ExcelBanter

ExcelBanter (https://www.excelbanter.com/)
-   Excel Programming (https://www.excelbanter.com/excel-programming/)
-   -   Impossible with regular expressions? (https://www.excelbanter.com/excel-programming/444485-impossible-regular-expressions.html)

Robert Crandal[_2_]

Impossible with regular expressions?
 
Hi everyone. So I think I finally have a better understanding of
how to use regular expressions in VBA, but I have a more
difficult question.

I am working with strings that basically contain random sets
of character strings (or "tokens") that are separated by any
number of whitespace characters. Here are some example
strings that I might encounter:

* "The age of the dog is 100 years!!!"
* "aa bb cc dd ee 01 10 111 ooo"
* " Here is a sting that contains a total of 13 tokens... got it?"

I am trying to develop a regex pattern string that will let me enumerate
or collect each of the tokens in the string. I would like to use the
Submatches() function to retrieve any "token" in the string by index.

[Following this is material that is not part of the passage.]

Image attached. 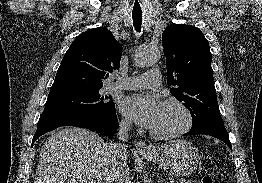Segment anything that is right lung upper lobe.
Masks as SVG:
<instances>
[{"instance_id": "cb5924a9", "label": "right lung upper lobe", "mask_w": 262, "mask_h": 183, "mask_svg": "<svg viewBox=\"0 0 262 183\" xmlns=\"http://www.w3.org/2000/svg\"><path fill=\"white\" fill-rule=\"evenodd\" d=\"M121 44L102 27L80 34L70 45L50 92L103 87L109 72L119 69Z\"/></svg>"}]
</instances>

So, using the third string above as an example, I would want
the Submatches() function to return the following:

.Submatches(0) = "Here"
.Submatches(1) = "is"
.Submatches(2)= "a"
.Submatches(3)= "string"
.Submatches(4)= "that"
etc... etc....
.Submatches(12) = "it?"

I hope my question makes sense. I just need help with the
pattern string. So far, the only thing I could think of is the
following:

"(\s+(\S+)\s*)+" ?????

Got any ideas?

Robert Crandal





isabelle

Impossible with regular expressions?
 
hi,

there's an example he
http://code.dunae.ca/name_case/
I hope this link will be helping you


--
isabelle

Le 2011-04-23 19:03, Robert Crandal a écrit :
Hi everyone. So I think I finally have a better understanding of
how to use regular expressions in VBA, but I have a more
difficult question.

I am working with strings that basically contain random sets
of character strings (or "tokens") that are separated by any
number of whitespace characters. Here are some example
strings that I might encounter:

* "The age of the dog is 100 years!!!"
* "aa bb cc dd ee 01 10 111 ooo"
* " Here is a sting that contains a total of 13 tokens... got it?"

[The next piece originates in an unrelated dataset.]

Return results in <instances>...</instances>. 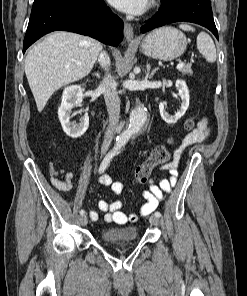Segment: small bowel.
Instances as JSON below:
<instances>
[{"instance_id": "c3829d8e", "label": "small bowel", "mask_w": 247, "mask_h": 296, "mask_svg": "<svg viewBox=\"0 0 247 296\" xmlns=\"http://www.w3.org/2000/svg\"><path fill=\"white\" fill-rule=\"evenodd\" d=\"M209 132V126L206 119H202L197 126V129L192 133L187 135L183 141L181 149L203 141ZM181 149L175 154L173 161L165 166V170L170 174L169 179L160 180L157 184L150 182L149 190L143 192V197L145 199V204L141 208V213L143 215H148L155 210L159 201L163 197V192L170 193L172 187L175 186L176 176H177V164L180 156ZM74 179L73 172H66L64 179L52 178V185L61 191H69L72 188V181ZM98 183L111 188L112 192L120 196L123 193L124 186L121 182L113 181L108 174H102L97 179ZM98 209L104 212V216L101 221L105 224H119L124 225L128 223L135 222L137 216L135 214H126L123 211V204L121 201L107 202L100 200L97 204ZM89 217L92 221H97L99 219V214L96 210L89 211Z\"/></svg>"}]
</instances>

I am trying to develop a regex pattern string that will let me enumerate
or collect each of the tokens in the string. I would like to use the Submatches() function to retrieve any "token" in the string by index.

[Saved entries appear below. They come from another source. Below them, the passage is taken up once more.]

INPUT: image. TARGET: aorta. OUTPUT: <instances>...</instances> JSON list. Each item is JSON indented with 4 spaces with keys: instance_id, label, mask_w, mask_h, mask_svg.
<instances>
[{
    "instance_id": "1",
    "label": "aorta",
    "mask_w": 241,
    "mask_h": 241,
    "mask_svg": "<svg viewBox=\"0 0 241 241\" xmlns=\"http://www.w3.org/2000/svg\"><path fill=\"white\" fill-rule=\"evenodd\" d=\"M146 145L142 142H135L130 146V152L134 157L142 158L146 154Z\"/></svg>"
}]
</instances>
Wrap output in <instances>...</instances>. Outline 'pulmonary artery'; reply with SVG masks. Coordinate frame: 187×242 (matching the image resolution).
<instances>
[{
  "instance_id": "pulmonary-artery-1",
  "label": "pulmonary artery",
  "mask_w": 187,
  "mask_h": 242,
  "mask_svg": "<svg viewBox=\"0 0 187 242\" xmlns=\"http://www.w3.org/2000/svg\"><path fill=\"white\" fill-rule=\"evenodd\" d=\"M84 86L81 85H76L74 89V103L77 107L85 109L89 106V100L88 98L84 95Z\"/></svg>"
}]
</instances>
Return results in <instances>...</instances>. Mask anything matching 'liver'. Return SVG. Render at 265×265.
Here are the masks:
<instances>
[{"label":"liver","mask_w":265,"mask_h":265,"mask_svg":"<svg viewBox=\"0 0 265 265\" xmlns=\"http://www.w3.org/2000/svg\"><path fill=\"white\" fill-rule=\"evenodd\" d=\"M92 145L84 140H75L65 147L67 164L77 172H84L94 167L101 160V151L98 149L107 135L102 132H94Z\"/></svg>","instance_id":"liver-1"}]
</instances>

So, using the third string above as an example, I would want
the Submatches() function to return the following:

.Submatches(0) = "Here"
.Submatches(1) = "is"
.Submatches(2)= "a"
.Submatches(3)= "string"
.Submatches(4)= "that"
etc... etc....
.Submatches(12) = "it?"

I hope my question makes sense. I just need help with the
pattern string. So far, the only thing I could think of is the
following:

"(\s+(\S+)\s*)+" ?????

Got any ideas?

Robert Crandal





Ron Rosenfeld[_2_]

Impossible with regular expressions?
 
On Sat, 23 Apr 2011 16:03:14 -0700, "Robert Crandal" wrote:

Hi everyone. So I think I finally have a better understanding of
how to use regular expressions in VBA, but I have a more
difficult question.

I am working with strings that basically contain random sets
of character strings (or "tokens") that are separated by any
number of whitespace characters. Here are some example
strings that I might encounter:

* "The age of the dog is 100 years!!!"
* "aa bb cc dd ee 01 10 111 ooo"
* " Here is a sting that contains a total of 13 tokens... got it?"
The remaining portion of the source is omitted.